** Opening Text provided block **

Most recent kernel where this bug did *NOT* occur: Has occurred in all kernels I've tried since 2.6.19 Distribution: Fedora Core 6 Hardware Environment: HP dv9000z laptop, AMD64x2, nvidia graphics, nforce MCP51 chipset, dual sata drives, PCIE bus interface to the nvidia and bcm43xx cards. Software Environment: nv driver (not proprietary one) Problem Description: Fedora Core 6 boots and runs if I use kernel parameter pci=noacpi, but freezes if I omit that parameter, at the point where it is starting Xorg. I have looked with firescope at the boot log, but no additional log entries are printed after starting X. If I boot with the init level set to 3 (for command line interface), the system runs fine, but if I then try xinit, startx or telinit 5, the freeze happens. I am now running a version of 2.6.21-rc3, with an additional patch to print out ACPI register accesses that conflict with reserved registers. I will attach DSDT and the /proc/interrupts output for the case that works and the case that does not work. I note that the acpi sci interrupt is different in the two modes (and am skeptical about its being level triggered).

** Closing Text provided block **

Task list >>
- A) Which kernel parameter lets Fedora Core 6 boot and run normally, according to the kernel bug report?
- B) Write the next part of the kernel bug report, starting after its final sentence.

** Opening Excerpted data block **

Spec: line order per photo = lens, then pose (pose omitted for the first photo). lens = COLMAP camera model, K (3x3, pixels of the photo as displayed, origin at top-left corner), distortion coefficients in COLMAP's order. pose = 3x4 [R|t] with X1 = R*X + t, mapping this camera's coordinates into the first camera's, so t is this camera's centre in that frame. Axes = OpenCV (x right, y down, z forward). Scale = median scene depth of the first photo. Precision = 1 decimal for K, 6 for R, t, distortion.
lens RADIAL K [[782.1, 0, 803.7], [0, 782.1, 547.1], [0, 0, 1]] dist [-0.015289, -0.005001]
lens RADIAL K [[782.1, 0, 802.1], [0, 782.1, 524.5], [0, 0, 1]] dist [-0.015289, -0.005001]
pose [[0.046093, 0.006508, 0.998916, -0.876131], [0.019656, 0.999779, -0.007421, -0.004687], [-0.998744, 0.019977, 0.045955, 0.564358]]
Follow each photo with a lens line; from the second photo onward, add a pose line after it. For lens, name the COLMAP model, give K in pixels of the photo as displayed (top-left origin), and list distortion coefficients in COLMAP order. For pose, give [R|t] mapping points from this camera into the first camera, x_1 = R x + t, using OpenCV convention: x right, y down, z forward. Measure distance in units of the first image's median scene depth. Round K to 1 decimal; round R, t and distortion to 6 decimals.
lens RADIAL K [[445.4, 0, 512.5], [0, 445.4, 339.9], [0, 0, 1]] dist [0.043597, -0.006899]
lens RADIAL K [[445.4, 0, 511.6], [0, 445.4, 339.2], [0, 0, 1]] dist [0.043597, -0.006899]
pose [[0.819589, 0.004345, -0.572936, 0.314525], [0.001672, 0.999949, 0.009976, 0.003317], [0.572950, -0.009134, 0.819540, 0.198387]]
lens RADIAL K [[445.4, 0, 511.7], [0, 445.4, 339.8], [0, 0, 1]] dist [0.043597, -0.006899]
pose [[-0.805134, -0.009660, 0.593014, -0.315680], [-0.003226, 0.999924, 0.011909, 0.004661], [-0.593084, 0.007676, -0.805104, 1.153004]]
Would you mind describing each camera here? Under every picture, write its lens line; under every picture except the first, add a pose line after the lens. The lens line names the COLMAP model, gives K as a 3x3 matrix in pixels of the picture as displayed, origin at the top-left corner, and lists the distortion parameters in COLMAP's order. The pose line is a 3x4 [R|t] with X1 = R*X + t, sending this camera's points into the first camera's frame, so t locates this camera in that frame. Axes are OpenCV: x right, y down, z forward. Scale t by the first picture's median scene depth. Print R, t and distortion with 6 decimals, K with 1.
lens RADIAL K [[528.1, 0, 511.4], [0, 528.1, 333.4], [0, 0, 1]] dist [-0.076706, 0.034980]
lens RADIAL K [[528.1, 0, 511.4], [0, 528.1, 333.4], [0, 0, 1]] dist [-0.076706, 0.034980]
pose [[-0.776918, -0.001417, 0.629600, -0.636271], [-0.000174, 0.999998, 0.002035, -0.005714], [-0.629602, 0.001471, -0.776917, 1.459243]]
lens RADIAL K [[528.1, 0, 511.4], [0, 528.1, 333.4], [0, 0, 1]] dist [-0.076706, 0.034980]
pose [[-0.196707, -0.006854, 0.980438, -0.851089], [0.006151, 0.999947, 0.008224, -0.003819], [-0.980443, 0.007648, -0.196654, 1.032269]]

** Closing Excerpted data block **

Answers by task >>
- A) pci=noacpi

- B)
Created attachment 10725 [details] dsdt.dsl for dv9000z laptop
Created attachment 10726 [details] /proc/interrupts without and with pci=acpi
Created attachment 10727 [details] /var/log/messages for boot without pci=acpi note that the kernel parameter "debug" was used, and that the messages referring to ACPI read and ACPI write to registers come from a test patch that I added to my kernel that check for potential conflicts between ACPI directed read/write activity and io registers that are marked in use.
Created attachment 10728 [details] /var/log/messages for boot without pci=acpi This is the correct /var/log/messages - somehow my emacs extract included too much stuff the first time.
Has this worked properly without cmdline workarounds using any known version of the Linux kernel? (eg. 2.6.16, or 2.6.18?) re: freezes Is it the display that freezes, or the entire machine? ie. can you access it via the network ping or ssh? Does a press of the power button shut the machine down -- or do you have to hold power down for more than 4 seconds for an immediate poweroff. is "acpi=noirq" sufficient to work around the failure? is "noapic" sufficient to work around the failure? If yes, please include the /proc/interrupts and dmesg for them.
oh, and is this SMP specific? ie. does "maxcpus=1" make it go away?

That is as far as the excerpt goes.